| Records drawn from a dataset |
##########
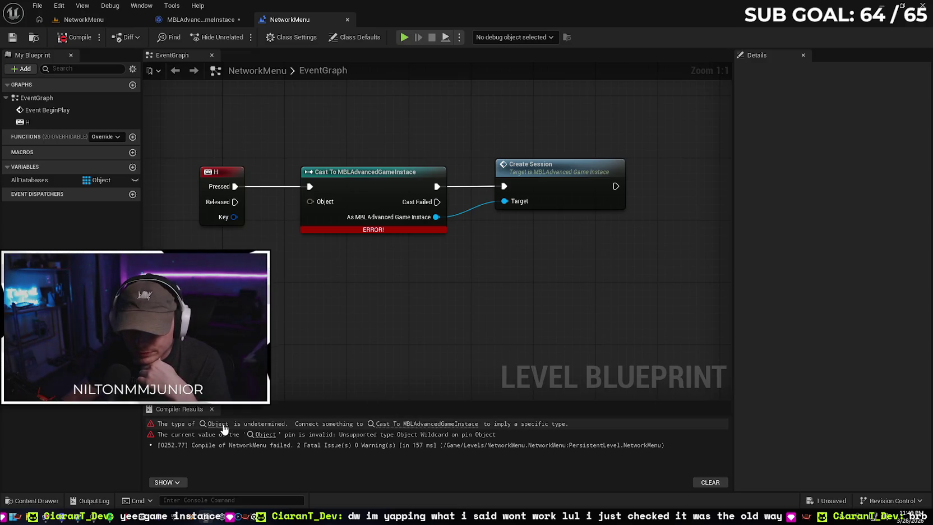
drag(360, 308, 412, 308)
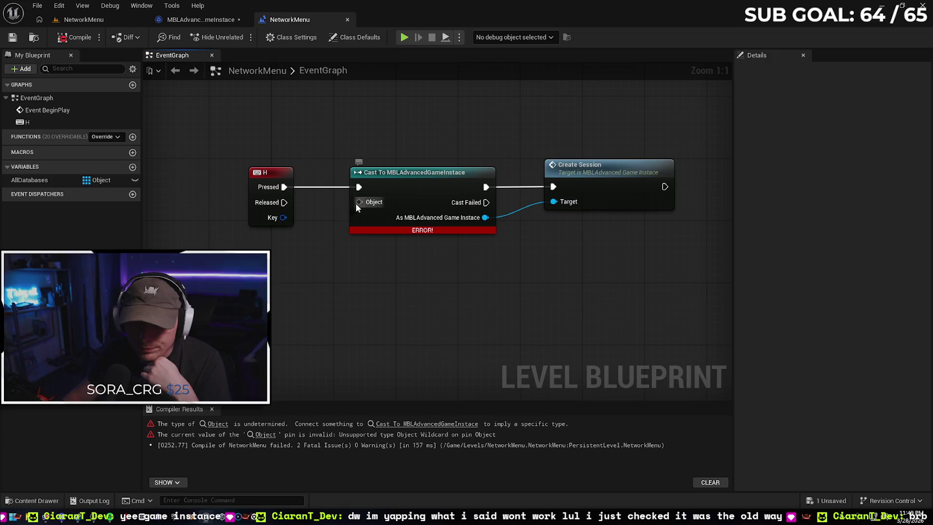
drag(362, 202, 308, 274)
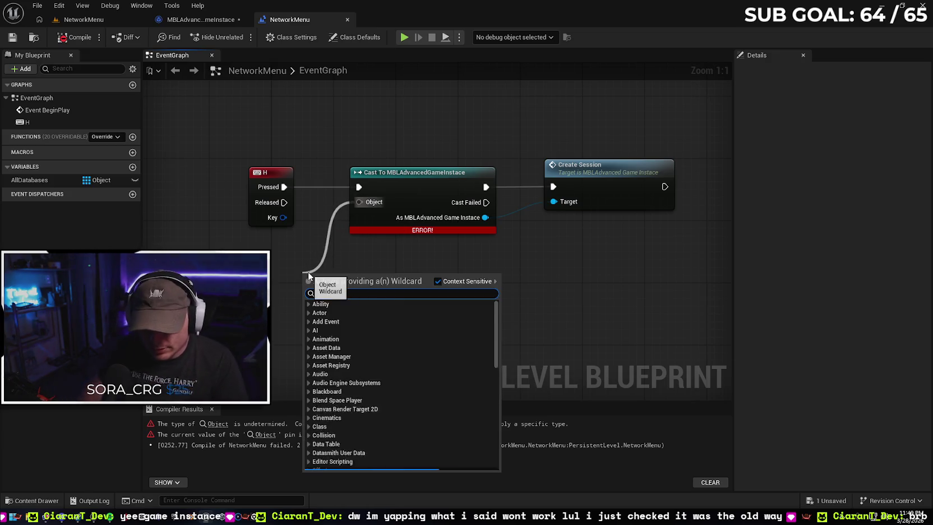
text(get)
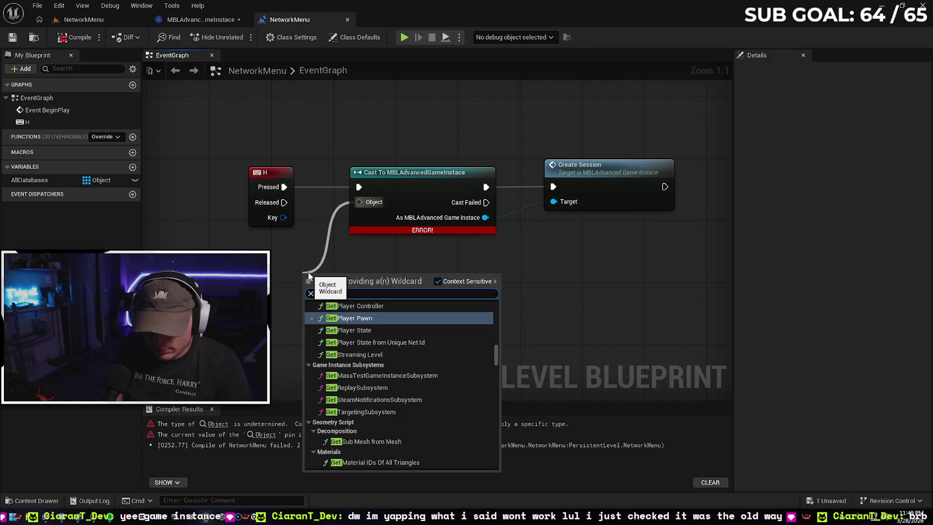
text( inst)
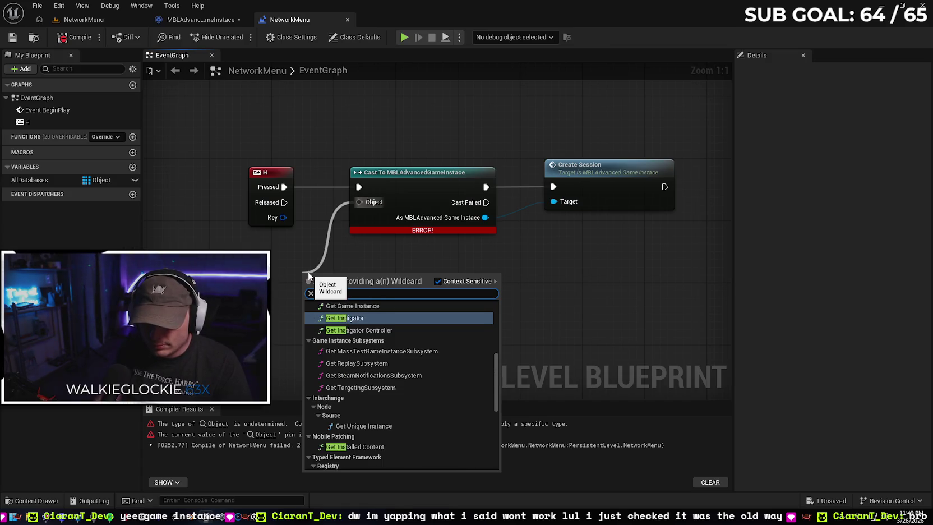
text(ance)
##########
Please set down every record above exactly as it appears, leaving out the pictures.

drag(360, 308, 412, 308)
drag(362, 202, 308, 274)
text(get)
text( inst)
text(ance)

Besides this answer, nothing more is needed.